■ **ТЕКСТ**

++++++++

Место действия – Клинский уезд, Московской губернии. Позапрошлой осенью, рано утром, жители деревни Глазково, Покровской волости, около Клина, были внезапно поражены отчаянным женским криком со двора крестьянской избы Хваткиных. На перекладине с туго затянутой петлёй на шее висел труп молодой двадцатилетней женщины, жены сына Ефимьи, – Авдотьи Хваткиной. Труп висел лицом к задней стене сарая; немного в стороне от него валялся на сене дублёный полушубок покойной, пустая полбутылка от водки и стакан.
Решили, что это самоубийство, и, решив так, все успокоились, – все, кроме матери Авдотьи Хваткиной. Ей показалось, что тут дело неладно, и она в этом смысле подала прокурору заявление.
Тогда в Глазково явилась следственная власть и сразу же узнала, что у пятидесятилетней Ефимьи Хваткиной есть возлюбленный – шестидесятилетний Семён Поляков.
Их арестовали на основании высказанного матерью Авдотьи подозрения. Тотчас после ареста Ефимья Хваткина созналась, что её сноха Авдотья была сперва отравлена и затем задушена.
– Дело это не моих рук, я только помогала, а убивал её Семён. Порешили мы с Дунькой за её злые укоры.
А порешили они так: Семён Поляков достал где-то мышьяку, а Ефимья напекла к ужину лепёшек из творогу с тёртым картофелем и в две из них этот мышьяк подсыпала. Когда яд стал давать себя чувствовать, убийцы, как разъярённые звери, бросаются на свою беспомощную жертву. Семён вскакивает ей на ноги и держит руки, а Ефимья срывает с неё фартук и одной рукой затыкает его в рот Авдотьи, а другой её душит за горло.
Услыша возню и стоны, сестра душительницы, идиотка, дрожа от ужаса, бросается в избу, где на печи лежит умирающий дряхлый старик, её отец.
– Эх, оставь… а то и с нами то же будет… – вздыхает и осеняет себя крёстным знамением старик.
Выслушав показания преступников, следствие распорядилось произвести судебно-медицинское вскрытие трупа. Когда вынули из могилы гроб, ни один мускул не дрогнул на лице Ефимьи; муж покойной и его молодая жена заплакали. Судебно-медицинское вскрытие обнаружило как признаки отравления, так равно и знаки насильственной смерти от удушения. Вся деревня собралась смотреть, как поведут злодеев.

++++++++

■ **ИСХОДНЫЕ ЗАПИСИ**
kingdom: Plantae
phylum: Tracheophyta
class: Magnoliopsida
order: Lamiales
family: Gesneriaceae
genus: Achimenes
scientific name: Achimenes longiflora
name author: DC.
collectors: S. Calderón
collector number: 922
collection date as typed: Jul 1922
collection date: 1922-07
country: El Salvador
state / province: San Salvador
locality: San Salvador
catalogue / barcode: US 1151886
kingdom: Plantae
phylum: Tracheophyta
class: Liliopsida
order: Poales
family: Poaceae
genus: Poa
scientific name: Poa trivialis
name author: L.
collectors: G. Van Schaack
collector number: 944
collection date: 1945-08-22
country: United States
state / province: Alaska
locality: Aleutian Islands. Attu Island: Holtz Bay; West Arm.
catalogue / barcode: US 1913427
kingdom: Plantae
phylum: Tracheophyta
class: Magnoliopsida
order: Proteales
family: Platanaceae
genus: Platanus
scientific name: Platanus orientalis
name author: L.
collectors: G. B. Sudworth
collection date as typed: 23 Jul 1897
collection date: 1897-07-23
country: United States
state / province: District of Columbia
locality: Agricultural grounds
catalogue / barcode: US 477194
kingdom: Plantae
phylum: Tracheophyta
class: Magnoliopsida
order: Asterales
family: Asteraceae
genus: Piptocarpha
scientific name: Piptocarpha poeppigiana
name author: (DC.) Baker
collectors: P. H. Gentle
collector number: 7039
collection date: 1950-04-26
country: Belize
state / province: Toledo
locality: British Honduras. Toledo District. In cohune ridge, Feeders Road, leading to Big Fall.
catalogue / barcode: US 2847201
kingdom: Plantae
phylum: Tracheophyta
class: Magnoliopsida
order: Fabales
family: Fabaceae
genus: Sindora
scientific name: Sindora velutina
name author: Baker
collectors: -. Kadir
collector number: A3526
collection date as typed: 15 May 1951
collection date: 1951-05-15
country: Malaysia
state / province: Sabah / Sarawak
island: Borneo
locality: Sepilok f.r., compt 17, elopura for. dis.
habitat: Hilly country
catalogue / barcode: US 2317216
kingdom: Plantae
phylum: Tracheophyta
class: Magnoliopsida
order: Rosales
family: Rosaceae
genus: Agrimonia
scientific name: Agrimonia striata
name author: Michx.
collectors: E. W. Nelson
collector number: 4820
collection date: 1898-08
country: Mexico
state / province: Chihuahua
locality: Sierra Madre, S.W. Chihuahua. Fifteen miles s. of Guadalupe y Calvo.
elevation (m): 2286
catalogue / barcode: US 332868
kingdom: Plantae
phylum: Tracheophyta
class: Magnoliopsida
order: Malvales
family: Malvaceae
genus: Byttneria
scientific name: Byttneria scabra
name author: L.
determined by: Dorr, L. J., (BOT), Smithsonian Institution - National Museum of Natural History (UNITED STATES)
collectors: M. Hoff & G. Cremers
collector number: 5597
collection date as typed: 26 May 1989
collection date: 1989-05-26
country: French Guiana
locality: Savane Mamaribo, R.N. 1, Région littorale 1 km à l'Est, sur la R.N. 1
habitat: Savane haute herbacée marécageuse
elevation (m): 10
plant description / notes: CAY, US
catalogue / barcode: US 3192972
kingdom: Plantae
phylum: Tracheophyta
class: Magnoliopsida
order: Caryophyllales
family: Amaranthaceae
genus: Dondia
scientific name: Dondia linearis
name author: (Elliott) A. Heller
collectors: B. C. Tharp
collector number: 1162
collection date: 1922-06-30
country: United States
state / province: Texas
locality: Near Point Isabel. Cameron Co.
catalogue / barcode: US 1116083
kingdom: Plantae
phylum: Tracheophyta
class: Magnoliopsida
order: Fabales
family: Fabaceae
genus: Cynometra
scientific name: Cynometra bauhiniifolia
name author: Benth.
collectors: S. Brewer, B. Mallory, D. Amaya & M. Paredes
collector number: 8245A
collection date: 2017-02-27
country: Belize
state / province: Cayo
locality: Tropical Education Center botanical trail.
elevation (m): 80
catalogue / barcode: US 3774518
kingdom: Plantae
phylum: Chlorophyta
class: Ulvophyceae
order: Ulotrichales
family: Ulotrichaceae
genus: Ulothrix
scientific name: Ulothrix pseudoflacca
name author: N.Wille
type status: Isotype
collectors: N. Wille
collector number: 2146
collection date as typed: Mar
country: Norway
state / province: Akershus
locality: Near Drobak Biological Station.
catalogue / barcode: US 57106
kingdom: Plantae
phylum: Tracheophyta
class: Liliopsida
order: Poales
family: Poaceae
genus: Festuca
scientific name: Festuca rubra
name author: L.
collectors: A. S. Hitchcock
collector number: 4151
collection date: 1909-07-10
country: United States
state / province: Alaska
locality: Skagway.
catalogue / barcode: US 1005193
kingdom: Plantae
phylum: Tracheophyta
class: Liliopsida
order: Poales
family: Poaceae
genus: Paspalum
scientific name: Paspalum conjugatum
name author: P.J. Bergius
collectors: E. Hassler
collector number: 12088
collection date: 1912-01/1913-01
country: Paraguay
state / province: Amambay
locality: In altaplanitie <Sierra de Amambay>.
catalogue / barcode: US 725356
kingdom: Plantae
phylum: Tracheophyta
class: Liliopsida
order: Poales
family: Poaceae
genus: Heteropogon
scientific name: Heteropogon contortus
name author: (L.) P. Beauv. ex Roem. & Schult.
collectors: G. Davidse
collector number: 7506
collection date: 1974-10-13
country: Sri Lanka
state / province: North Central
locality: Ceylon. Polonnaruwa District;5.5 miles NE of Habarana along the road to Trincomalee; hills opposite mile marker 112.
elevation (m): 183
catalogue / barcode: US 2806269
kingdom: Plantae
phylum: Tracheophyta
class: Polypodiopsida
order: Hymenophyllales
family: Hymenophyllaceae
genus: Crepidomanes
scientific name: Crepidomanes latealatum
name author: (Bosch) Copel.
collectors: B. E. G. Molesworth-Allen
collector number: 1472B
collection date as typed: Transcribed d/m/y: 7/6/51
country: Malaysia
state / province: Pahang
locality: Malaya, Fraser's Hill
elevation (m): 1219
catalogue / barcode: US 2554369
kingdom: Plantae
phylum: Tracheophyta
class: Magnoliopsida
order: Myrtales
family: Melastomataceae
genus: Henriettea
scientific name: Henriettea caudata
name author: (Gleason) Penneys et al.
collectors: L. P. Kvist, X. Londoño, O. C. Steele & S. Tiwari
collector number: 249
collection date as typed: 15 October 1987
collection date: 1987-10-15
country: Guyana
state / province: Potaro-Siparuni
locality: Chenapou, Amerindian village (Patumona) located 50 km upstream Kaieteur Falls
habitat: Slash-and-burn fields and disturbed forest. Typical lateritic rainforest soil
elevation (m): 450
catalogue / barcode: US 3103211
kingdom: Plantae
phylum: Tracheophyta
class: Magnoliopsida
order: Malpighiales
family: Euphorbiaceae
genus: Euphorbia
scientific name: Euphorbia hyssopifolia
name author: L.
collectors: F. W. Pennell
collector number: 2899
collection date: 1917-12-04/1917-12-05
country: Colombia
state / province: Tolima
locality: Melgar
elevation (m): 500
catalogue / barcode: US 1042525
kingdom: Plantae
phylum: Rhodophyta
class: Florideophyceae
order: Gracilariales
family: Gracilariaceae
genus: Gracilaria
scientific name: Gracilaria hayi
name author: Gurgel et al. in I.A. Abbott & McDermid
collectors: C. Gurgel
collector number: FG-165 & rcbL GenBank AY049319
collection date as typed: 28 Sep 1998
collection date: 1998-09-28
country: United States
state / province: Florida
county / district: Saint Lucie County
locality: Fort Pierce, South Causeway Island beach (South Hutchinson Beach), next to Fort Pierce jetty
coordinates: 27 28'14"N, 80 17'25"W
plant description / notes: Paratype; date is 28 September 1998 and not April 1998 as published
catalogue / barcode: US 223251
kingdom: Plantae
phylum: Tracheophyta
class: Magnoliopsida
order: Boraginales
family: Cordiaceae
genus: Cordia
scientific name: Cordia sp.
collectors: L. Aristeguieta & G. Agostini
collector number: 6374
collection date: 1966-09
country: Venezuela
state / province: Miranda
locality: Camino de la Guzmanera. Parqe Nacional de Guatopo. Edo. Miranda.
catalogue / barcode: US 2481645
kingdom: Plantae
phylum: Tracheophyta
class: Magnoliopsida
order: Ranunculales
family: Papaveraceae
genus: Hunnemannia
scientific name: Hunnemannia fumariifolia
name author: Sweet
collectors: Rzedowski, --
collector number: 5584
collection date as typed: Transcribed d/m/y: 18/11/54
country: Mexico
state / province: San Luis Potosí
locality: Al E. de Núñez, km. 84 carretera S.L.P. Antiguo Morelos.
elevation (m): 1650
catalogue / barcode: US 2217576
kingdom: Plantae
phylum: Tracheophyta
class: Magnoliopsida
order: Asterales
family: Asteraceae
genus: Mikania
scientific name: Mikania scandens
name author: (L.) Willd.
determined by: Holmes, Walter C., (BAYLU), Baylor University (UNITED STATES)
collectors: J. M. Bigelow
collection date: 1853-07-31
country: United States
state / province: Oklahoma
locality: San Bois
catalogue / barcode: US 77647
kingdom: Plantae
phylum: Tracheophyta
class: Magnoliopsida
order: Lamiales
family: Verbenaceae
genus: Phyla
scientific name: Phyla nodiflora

++++++++

■ **ЧТО СДЕЛАТЬ 1**
Ответьте на вопросы по тексту об убийстве в деревне Глазково, каждый ответ дайте с той же буквой:
(а) Сколько лет было Авдотье Хваткиной?
(б) Кто подал прокурору заявление?
(в) Из чего Ефимья напекла лепёшки к ужину?
■ **ЧТО СДЕЛАТЬ 2**
Продолжите текст об убийстве в деревне Глазково, начав сразу после его последнего предложения.
Записи взяты из другого источника.

■ **ОТВЕТ 1**
(а) Двадцать лет.
(б) Мать Авдотьи Хваткиной.
(в) Из творогу с тёртым картофелем.

■ **ОТВЕТ 2**
И вдруг через толпу протискивается идиотка, сестра убийцы, Ефимьи, и бросается преступной в ноги:
– Прости, сестра. Грех твой велик… За что ты погубила Авдотью? Кровь христианская на всех на нас падёт…
С этими словами идиотка быстро вскакивает на ноги и с какой-то ненавистью шепчет сестре:
– И поделом тебе в каторгу идти. Ты, проклятая, всех нас погубила! Я сама по ночам от тебя давиться хотела…
Убийца Ефимья Хваткина – небольшого роста, худощавая старушонка, с мелкими чертами лица и хитрыми маленькими глазами. Никто из её односельчан не вёл с ней близкого знакомства. Многие знали её за воровку. Сестра же её, идиотка, рассказывала между прочим, что Ефимья не раз будто бы душила своих новорожденных детей и трупы их закапывала на берегу реки.
Л.Н.Толстого не раз упрекали в том, что он в своей драме слишком сгустил краски и утрировал, – жизнь оправдывает его от этих упрёков. Мало того, она говорит, что может быть и хуже того, что изображено в драме Льва Николаевича.
Деревенская жизнь не может же создавать характеры добрые и ясные, раз она вся до малейшего движения – борьба за существование, за кусок хлеба.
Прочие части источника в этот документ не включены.